Over the last 12 months we have helped over 1000 clients find the right mortgage to meet their needs.
A mortgage is a loan that you take out to buy property, this is in effect a loan and the loan is secured against the value of your property until the loan is repaid. Most mortgages will run for 25 years but the term can be shorter or longer dependent on your circumstances. If you are unable to keep up with your repayments the lender can repossess your property so it is essential that you keep up your repayments.
Once you have found the property you wish to buy or have a remortgage on, our mortgage brokers will help you find the right mortgage for you and the best possible rate based on your circumstances. They will help you through the mortgage application from start to finish explaining to you each step along the way. Once you have found the right mortgage and your application has been accepted the lender will provide you with your loan to buy or remortgage your property. The money you borrow is called the capital and the lender then charges you interest on it until it is repaid. You will repay this loan via monthly payments which are referred to as mortgage payments. The type of mortgage you are able to apply for will depend on whether you want to repay interest only or interest and capital.
Our mortgage brokers will be able to assist you with working out what you can afford to borrow and mortgage lenders will want to see proof that you can afford the monthly payments on your new mortgage.
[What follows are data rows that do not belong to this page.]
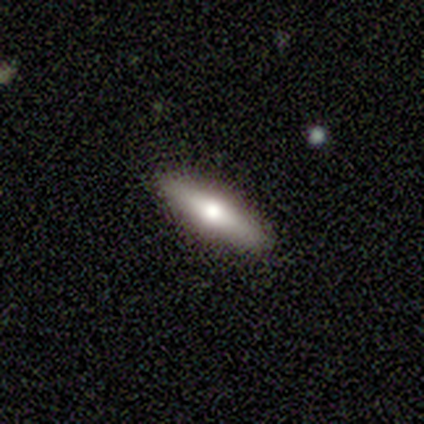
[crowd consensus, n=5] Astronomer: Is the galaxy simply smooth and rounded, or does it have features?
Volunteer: smooth — 80%.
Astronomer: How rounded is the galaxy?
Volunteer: cigar-shaped — 75%.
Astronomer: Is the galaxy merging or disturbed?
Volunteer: none — 100%.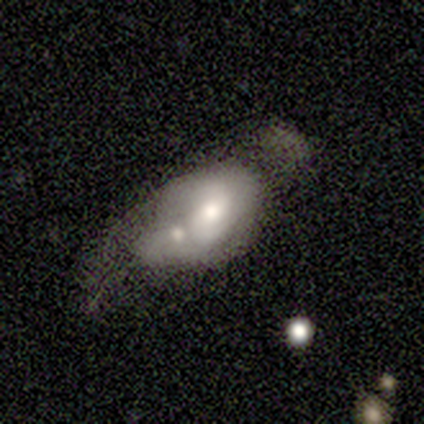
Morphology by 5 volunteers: smooth_or_featured: featured or disk (p=0.80) [alt: smooth p=0.20]
disk_edge_on: no (p=1.00)
bar: no (p=1.00)
has_spiral_arms: yes (p=1.00)
spiral_winding: medium (p=0.50) [tied with: loose p=0.50]
spiral_arm_count: 2 (p=1.00)
bulge_size: moderate (p=0.75) [alt: small p=0.25]
merging: none (p=0.40) [alt: minor disturbance p=0.20]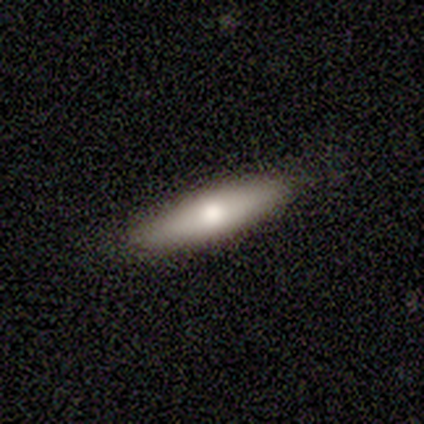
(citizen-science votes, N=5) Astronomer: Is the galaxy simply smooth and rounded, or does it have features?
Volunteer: featured or disk — 60% (runner-up: smooth, 40%).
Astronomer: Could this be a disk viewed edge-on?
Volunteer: yes — 100%.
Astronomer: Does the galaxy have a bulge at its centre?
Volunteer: rounded — 100%.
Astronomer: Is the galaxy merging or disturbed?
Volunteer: none — 100%.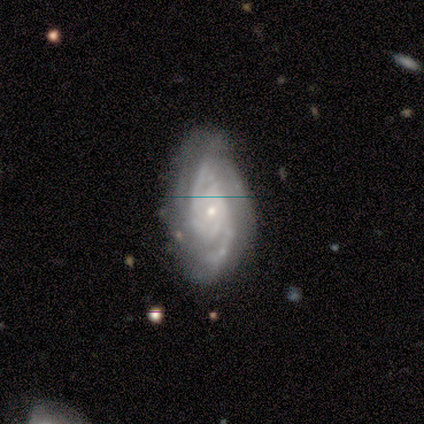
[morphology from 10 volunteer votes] Volunteers were most divided on "bar" (2-way tie): weak: 44%, no: 44%, strong: 11%; "spiral arm count" (2-way tie): 2: 33%, 3: 33%, can't tell: 22%, more than 4: 11%, 1: 0%, 4: 0%. More confident: edge-on disk — no (100%); spiral arms — yes (100%); smooth or featured — featured or disk (90%); merging — none (70%); spiral winding — medium (56%); bulge size — small (56%).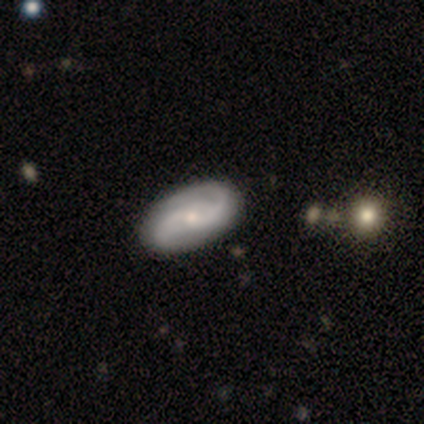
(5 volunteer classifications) Q: Smooth or featured?
A: featured or disk (100%)
Q: Edge-on disk?
A: no (100%)
Q: Bar?
A: weak (40%); tied with: no (40%)
Q: Spiral arms?
A: yes (100%)
Q: Spiral winding?
A: tight (40%); tied with: loose (40%)
Q: Spiral arm count?
A: 2 (80%); runner-up: 3 (20%)
Q: Bulge size?
A: small (80%); runner-up: moderate (20%)
Q: Merging?
A: none (100%)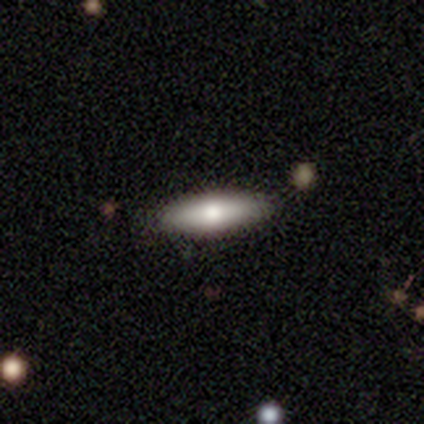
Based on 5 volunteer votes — smooth 80%, featured or disk 20%, star or artifact 0%. Down the decision tree: how rounded — in between (50%, tied with cigar-shaped); merging — none (100%).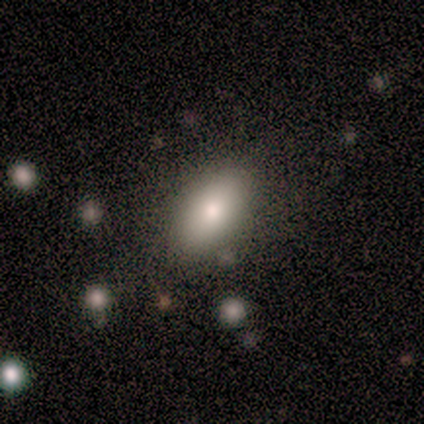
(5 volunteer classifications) This is likely a smooth galaxy (60%). How rounded: clearly in between (100%). Merging: likely none (75%).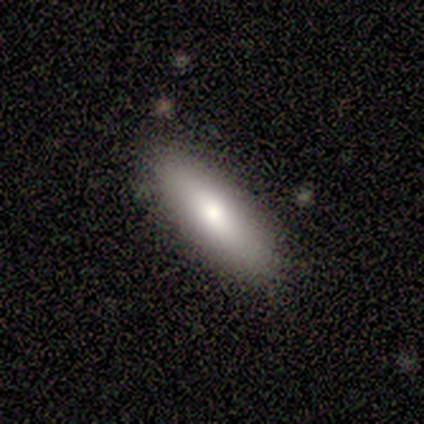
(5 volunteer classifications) Volunteers were most divided on "how rounded" (2-way tie): in between: 50%, cigar-shaped: 50%, round: 0%. More confident: merging — none (100%); smooth or featured — smooth (80%).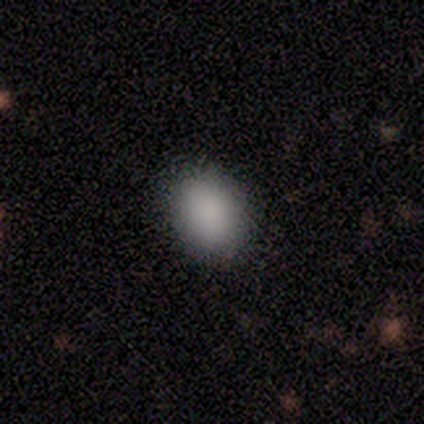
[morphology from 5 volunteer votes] smooth-or-featured: smooth: 100% | featured or disk: 0% | star or artifact: 0%
  how-rounded: in between: 100% | round: 0% | cigar-shaped: 0%
  merging: none: 80% | minor disturbance: 20% | major disturbance: 0% | merger: 0%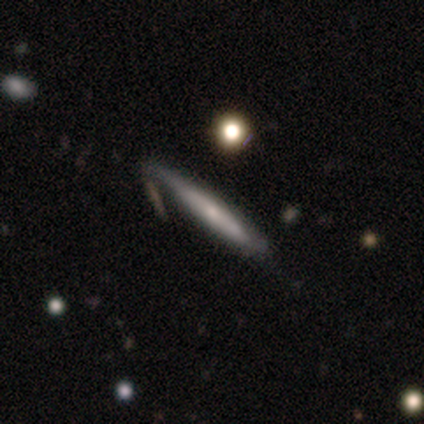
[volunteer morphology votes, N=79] featured or disk 63%, smooth 35%, star or artifact 1%. Down the decision tree: edge-on disk — yes (86%); edge-on bulge — rounded (53%); merging — none (27%).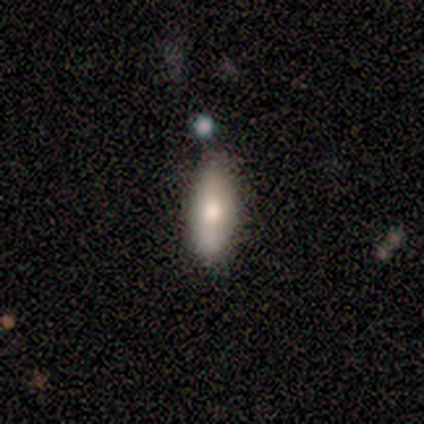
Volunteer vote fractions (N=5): A smooth galaxy with no disk features (80%) that is in between round and cigar-shaped (50%, tied with cigar-shaped).

Vote fractions:
- Smooth or featured? smooth: 80% / featured or disk: 20% / star or artifact: 0%
- How rounded? in between: 50% (tied) / cigar-shaped: 50% (tied) / round: 0%
- Merging? none: 100% / minor disturbance: 0% / major disturbance: 0% / merger: 0%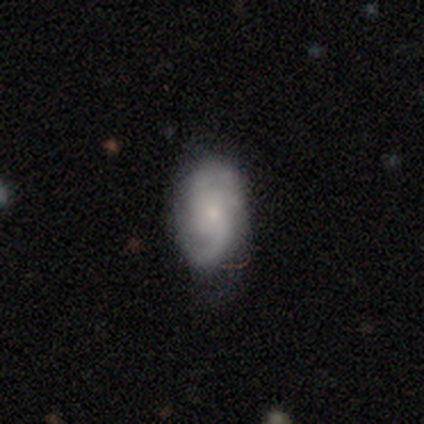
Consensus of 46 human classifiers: Smooth or featured?
  - featured or disk: 61% *
  - smooth: 28%
  - star or artifact: 11%
Edge-on disk?
  - no: 100% *
  - yes: 0%
Bar?
  - no: 75% *
  - weak: 25%
  - strong: 0%
Spiral arms?
  - yes: 93% *
  - no: 7%
Spiral winding?
  - loose: 50% *
  - medium: 42%
  - tight: 8%
Spiral arm count?
  - 2: 62% *
  - 3: 15%
  - can't tell: 12%
  - 1: 8%
  - 4: 4%
  - more than 4: 0%
Bulge size?
  - small: 75% *
  - moderate: 14%
  - none: 11%
  - dominant: 0%
  - large: 0%
Merging?
  - none: 73% *
  - minor disturbance: 22%
  - major disturbance: 5%
  - merger: 0%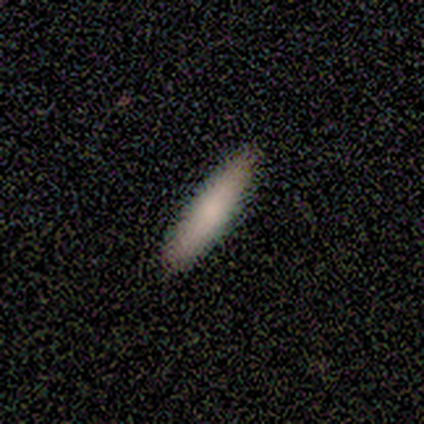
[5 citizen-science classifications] Smooth or featured: smooth — 80% (featured or disk — 20%)
How rounded: cigar-shaped — 75% (in between — 25%)
Merging: none — 80% (merger — 20%)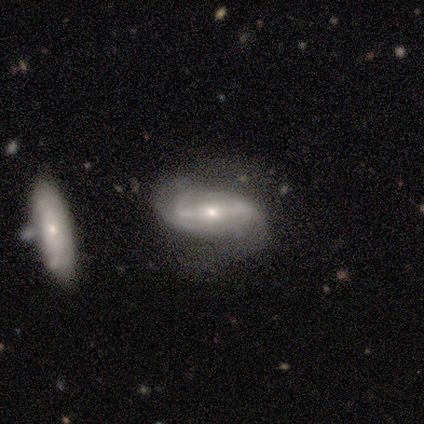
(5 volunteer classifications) A featured or disk galaxy (100%) with a strong bar (60%), 2 (100%) tight (50%) spiral arms (80%) and a moderate central bulge (60%). Merging: none (80%).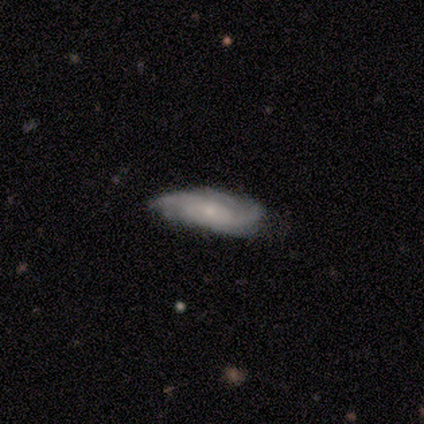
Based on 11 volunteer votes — Smooth or featured?
  - featured or disk: 55% *
  - smooth: 45%
  - star or artifact: 0%
Edge-on disk?
  - no: 100% *
  - yes: 0%
Bar?
  - no: 83% *
  - strong: 17%
  - weak: 0%
Spiral arms?
  - yes: 100% *
  - no: 0%
Spiral winding?
  - medium: 50% *
  - tight: 33%
  - loose: 17%
Spiral arm count?
  - 2: 50% *
  - can't tell: 33%
  - more than 4: 17%
  - 1: 0%
  - 3: 0%
  - 4: 0%
Bulge size?
  - small: 67% *
  - large: 17%
  - moderate: 17%
  - dominant: 0%
  - none: 0%
Merging?
  - none: 82% *
  - minor disturbance: 9%
  - merger: 9%
  - major disturbance: 0%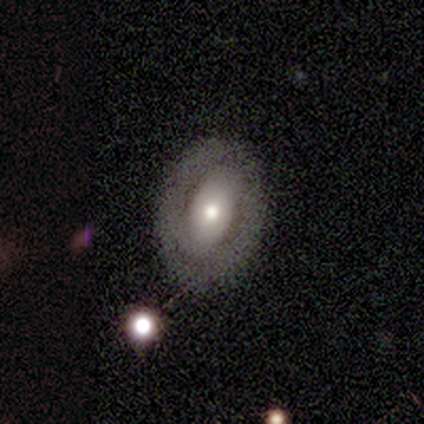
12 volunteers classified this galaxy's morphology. Overall: featured or disk (67%; smooth 33%). Edge-on disk: no (100%). Bar: no (62%; weak 25%). Spiral arms: no (62%; yes 38%). Bulge size: moderate (62%; small 38%). Merging: none (83%).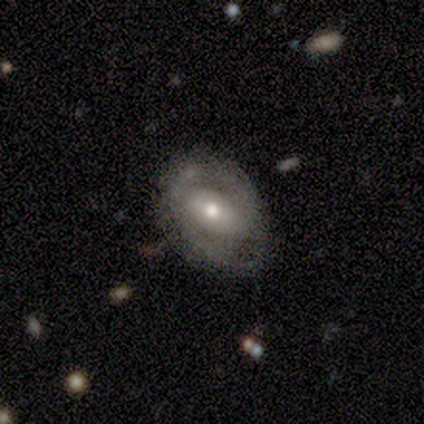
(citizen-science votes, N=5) This appears to be a smooth galaxy with no disk features (60%) that is in between round and cigar-shaped (100%). Merging: none (60%).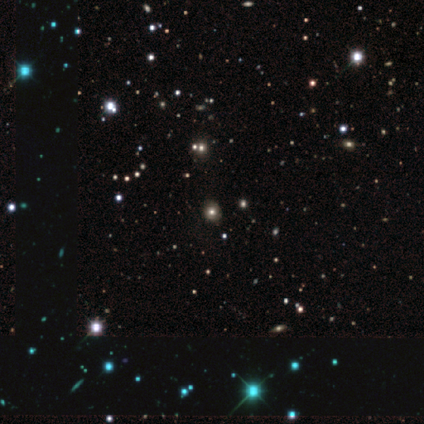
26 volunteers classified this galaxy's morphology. Smooth or featured: smooth — 50% (star or artifact — 46%)
How rounded: round — 92% (cigar-shaped — 8%)
Merging: none — 93% (minor disturbance — 7%)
We will use our mortgage calculators to analyse your income against your outgoings and the deposit you have available to you to determine the size of mortgage you can afford.
When purchasing a property you will need to pay a deposit and this is offset against the cost of the property that you are buying. What is important to remember is that the more deposit you have, the lower your interest rate could potentially be. When talking about mortgages you may have heard the term “Loan to Value” or LTV, this refers to the amount of your home that you own outright (based on the deposit amount you put down) compared to the amount that is secured against the property with your mortgage.
For example, with a £10,000 deposit on a £100,000 property your deposit is 10% of the value of the property and therefore your LTV is the remaining 90%. So your LTV is 90%.
THINK CAREFULLY BEFORE SECURING DEBTS AGAINST YOUR HOME, YOUR HOME MAY BE REPOSSESSED IF YOU DO NOT KEEP UP REPAYMENTS ON A MORTGAGE OR ANY OTHER DEBT SECURED ON IT.